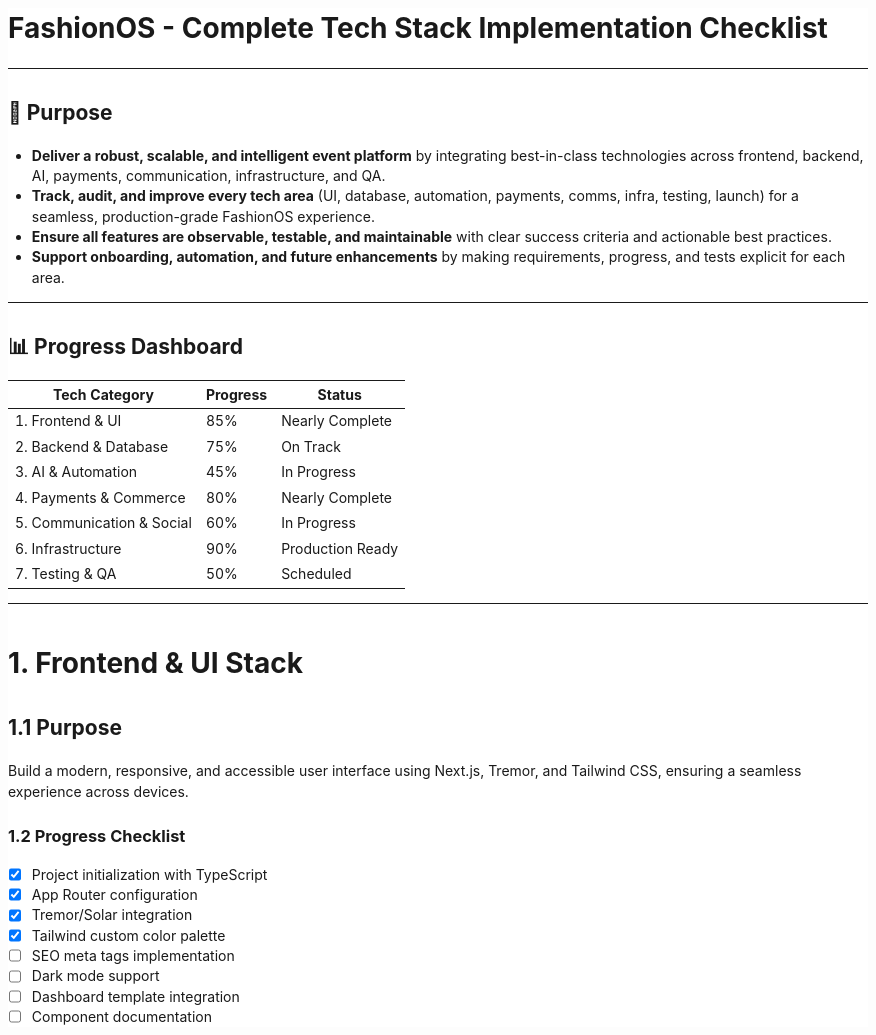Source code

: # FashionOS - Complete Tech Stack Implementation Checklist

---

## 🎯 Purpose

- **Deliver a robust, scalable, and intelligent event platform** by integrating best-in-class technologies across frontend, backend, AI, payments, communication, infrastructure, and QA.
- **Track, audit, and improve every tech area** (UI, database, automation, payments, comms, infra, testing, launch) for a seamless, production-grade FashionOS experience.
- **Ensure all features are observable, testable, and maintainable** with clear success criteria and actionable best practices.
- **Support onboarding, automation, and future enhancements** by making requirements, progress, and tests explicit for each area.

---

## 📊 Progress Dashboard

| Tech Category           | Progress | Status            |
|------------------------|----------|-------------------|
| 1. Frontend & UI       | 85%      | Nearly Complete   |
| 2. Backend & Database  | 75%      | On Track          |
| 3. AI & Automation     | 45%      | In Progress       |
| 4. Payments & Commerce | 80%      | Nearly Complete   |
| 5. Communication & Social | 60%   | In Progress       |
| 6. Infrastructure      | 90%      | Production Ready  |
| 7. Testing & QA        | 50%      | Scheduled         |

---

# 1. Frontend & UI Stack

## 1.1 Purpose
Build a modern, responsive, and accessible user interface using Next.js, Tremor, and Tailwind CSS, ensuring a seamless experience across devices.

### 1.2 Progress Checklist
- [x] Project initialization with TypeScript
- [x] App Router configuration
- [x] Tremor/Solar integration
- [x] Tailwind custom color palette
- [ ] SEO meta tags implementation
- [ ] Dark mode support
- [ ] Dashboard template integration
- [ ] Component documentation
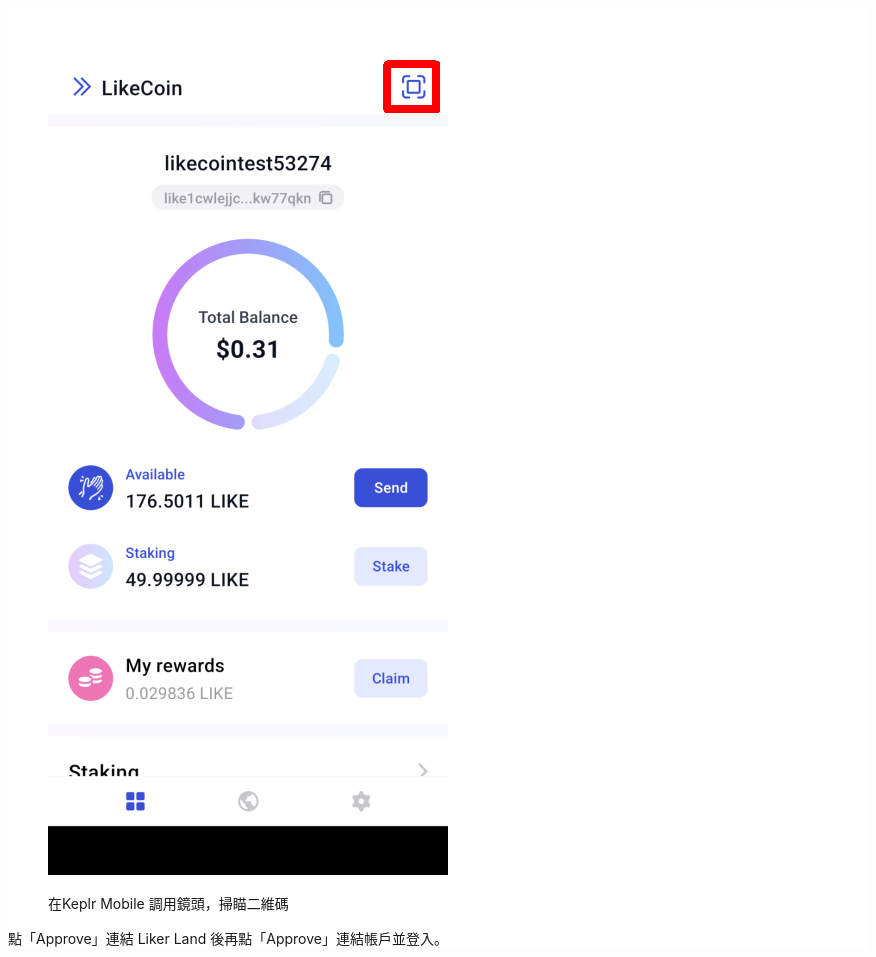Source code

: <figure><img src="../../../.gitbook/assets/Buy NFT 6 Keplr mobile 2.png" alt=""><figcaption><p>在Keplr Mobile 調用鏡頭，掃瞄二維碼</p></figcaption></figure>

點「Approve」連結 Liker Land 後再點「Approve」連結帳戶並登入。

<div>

** Your goal **
Filter the listing above to the lines that contain the string "Stack" and output each matching line in full. The match is case-sensitive.

** Solution to the exercise **
: # FashionOS - Complete Tech Stack Implementation Checklist
# 1. Frontend & UI Stack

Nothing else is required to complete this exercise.